** About this exercise **
Can you give the part that opens with the line containing "At how many" and closes with the line containing "Which range on", both included, as a Markdown table with the columns Row and Line, leaving out blank lines and the pictures?

** Study material **
+-------+

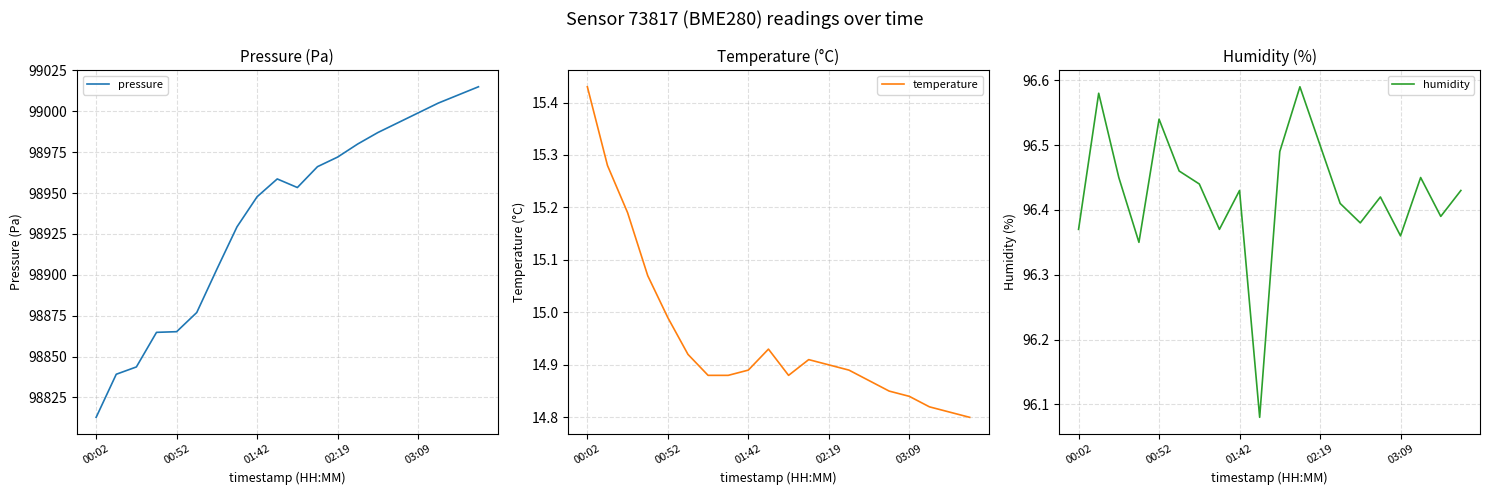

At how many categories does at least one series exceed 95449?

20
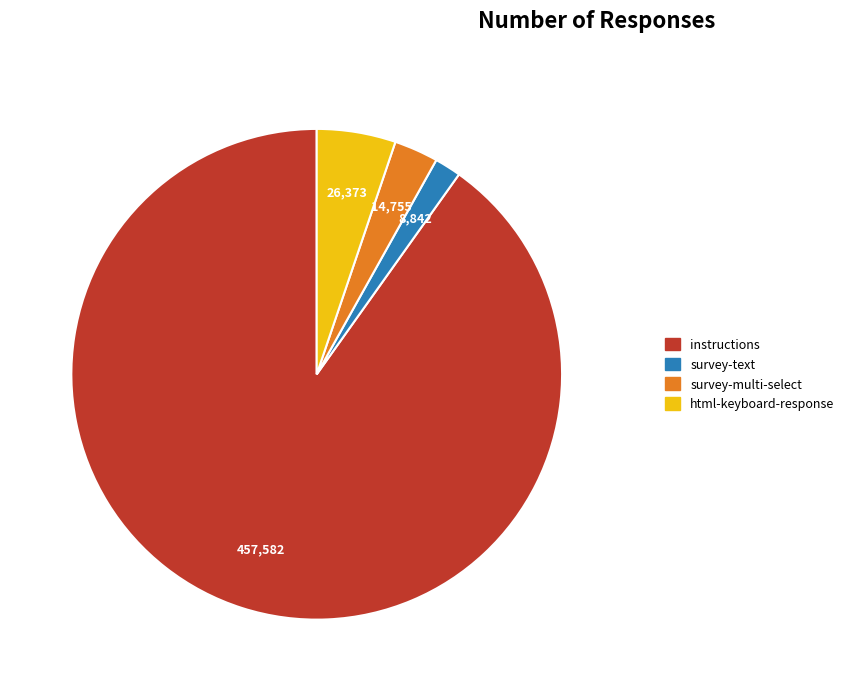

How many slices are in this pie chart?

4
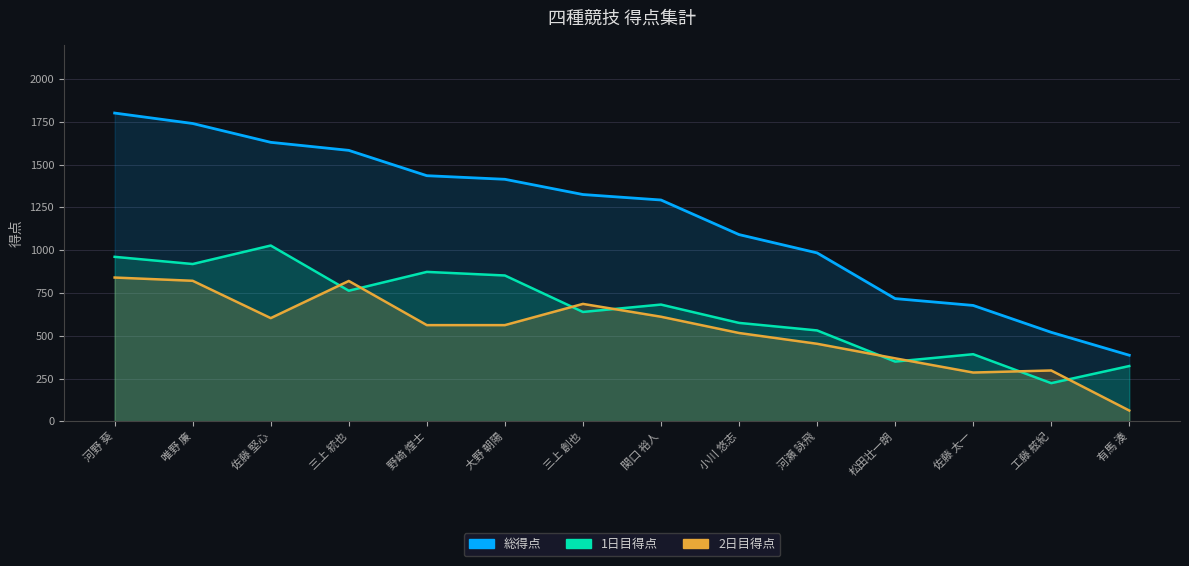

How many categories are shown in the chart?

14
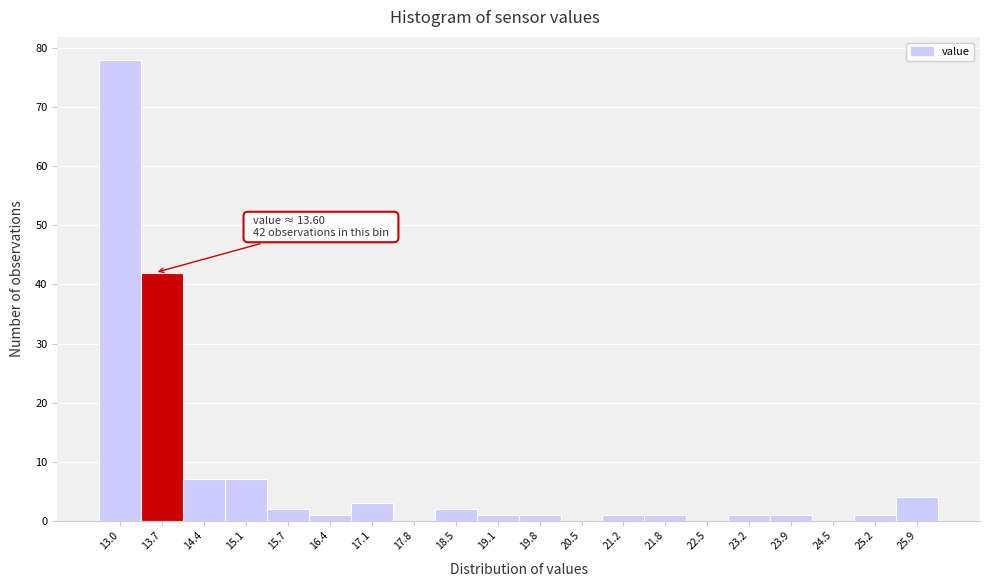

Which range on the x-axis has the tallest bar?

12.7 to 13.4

+-------+

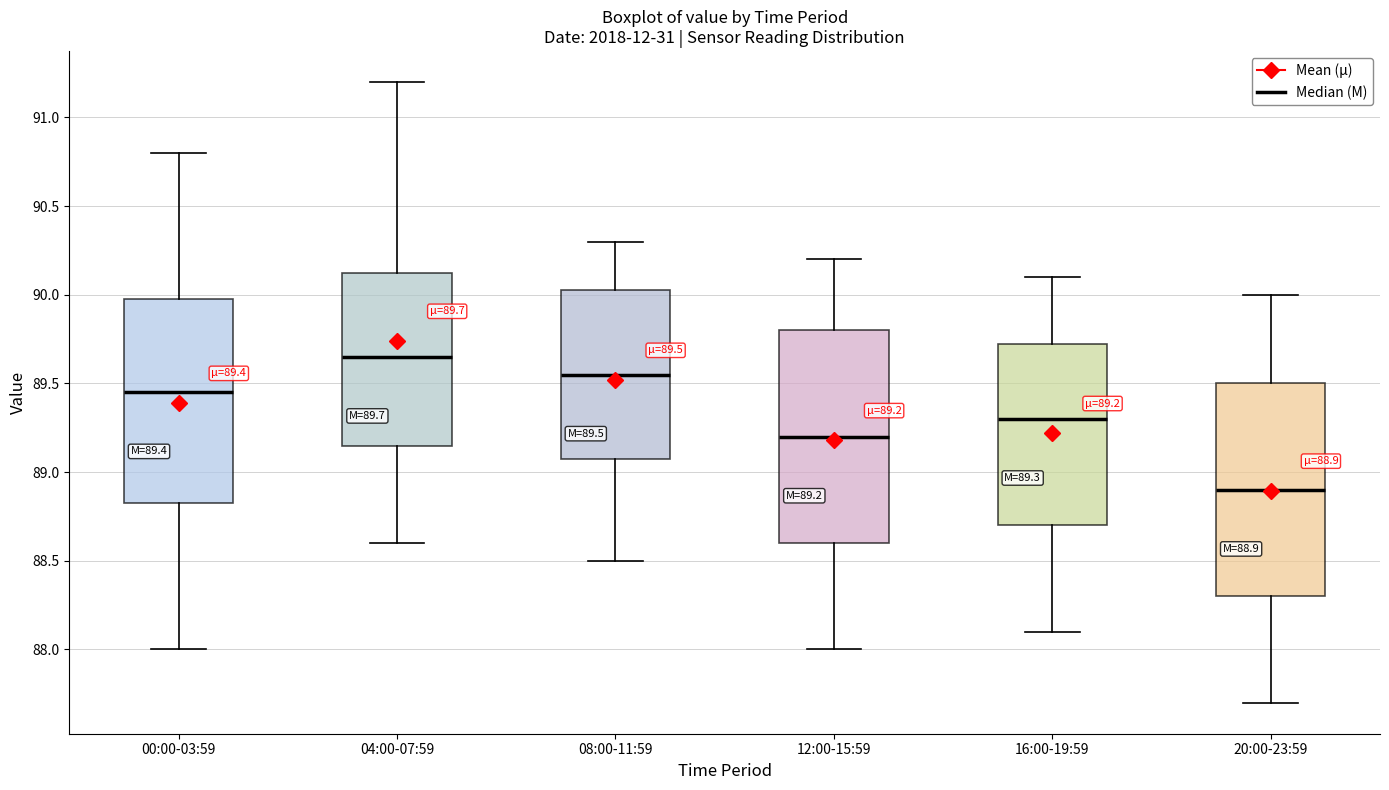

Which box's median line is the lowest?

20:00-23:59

+-------+

** Answer to this task **
| Row | Line |
|---|---|
| 1 | At how many categories does at least one series exceed 95449? |
| 2 | 20 |
| 3 | How many slices are in this pie chart? |
| 4 | 4 |
| 5 | How many categories are shown in the chart? |
| 6 | 14 |
| 7 | Which range on the x-axis has the tallest bar? |